LITTLE VILLAGE — As Ricardo Nava’s family came together to celebrate his niece’s baptism at St. Roman Catholic Church in Little Village Saturday, he received shocking news.
The church he was standing in, the church his family made countless memories in at 2311 S. Washtenaw Ave., would close next summer as it would merge with other parishes nearby.
From baptisms and confirmations to weddings and funerals, his family has celebrated so much in the confines of the church’s walls, Nava said.
“It’s sad. It has been a part of our family,” said Nava, 28, who moved across the street from the church when he was seven years old.
St. Roman isn’t the only Catholic parish in Chicago closing. Parishes from the Northwest Side to the Far Southeast Side will be impacted by the latest round of the Archdiocese of Chicago’s closing and consolidation of Catholic churches and schools.
To save money, schools and churches will close and merge in Hegewisch, Lincoln Square, Norwood Park and Little Village.

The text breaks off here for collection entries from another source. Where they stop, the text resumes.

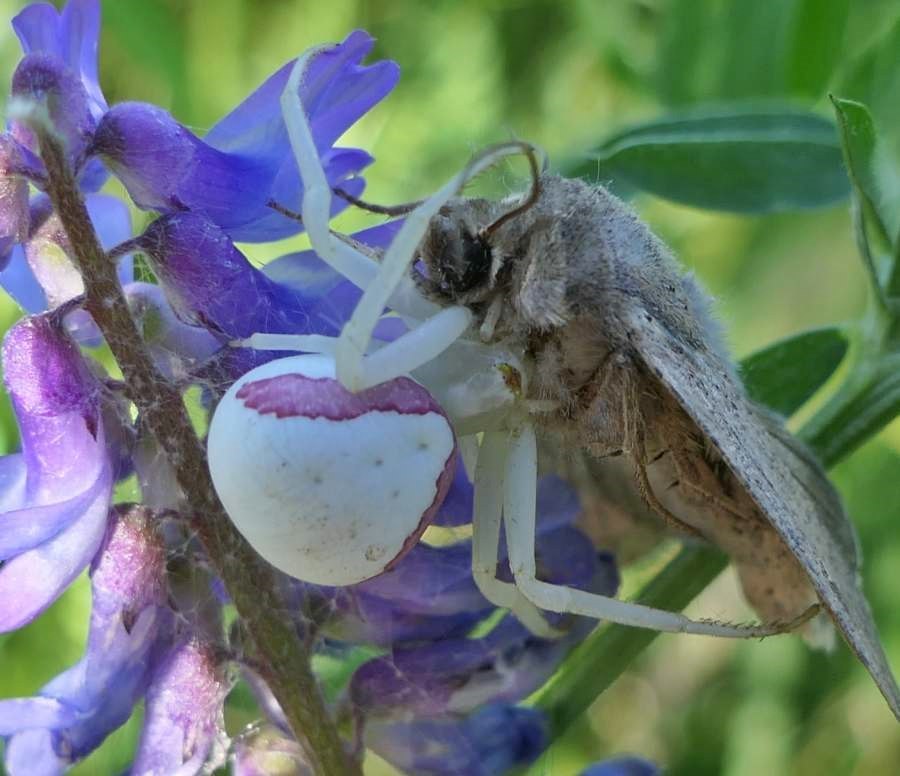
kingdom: Animalia
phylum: Arthropoda
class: Arachnida
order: Araneae
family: Thomisidae
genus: Misumena
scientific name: Misumena vatia
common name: Goldenrod crab spider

In closing churches in recent years, the archdiocese has cited demographic changes, morphing views on religion and a shortage of available priests as the reasons.
In Little Village, three churches will become one. St. Roman Church and Assumption of the Blessed Virgin Mary Parish, 2434 S. California Ave., will close and the parishes will merge with Our Lady of Tepeyac parish and school at 3047 W. Cermak Road.
The three parishes will merge on July 1, 2020, according to the announcement.
The leadership and parishioners of the new parish will discuss possibilities for its name within guidelines provided by the archdiocese.
Our Lady of Tepeyac will be designated the church for the new parish, where the pastor’s office and parish records will be kept.
Ministry activities, including Kolbe House and Taller de José, will continue on the Assumption B.V.M. campus. The pastor of the new parish, in consultation with parish leadership, will determine how frequently the united parish’s ministries will use the campus.
There are no changes to Our Lady of Tepeyac Elementary School or High School planed.
Another St. Roman parishioner, Manuel Guzman, said he didn’t understand why the archdiocese was closing the church. He estimates 150 people go to the mass he attends each week, and didn’t think the church was showing signs of struggling.
Parishioner Alma, who declined to share her last name, said the impending closure made her sad.
“It’s a beautiful church,” Alma said, who has been going to the church on and off for roughly 28 years.
Alma predicts few people will move to Our Lady of Tepeyac. The Catholic church will lose members instead, she said.
“I don’t know if I’ll go to the church, I imagine others also won’t be going as frequently as before,” Alma said. “It was convenient that this church was so close.”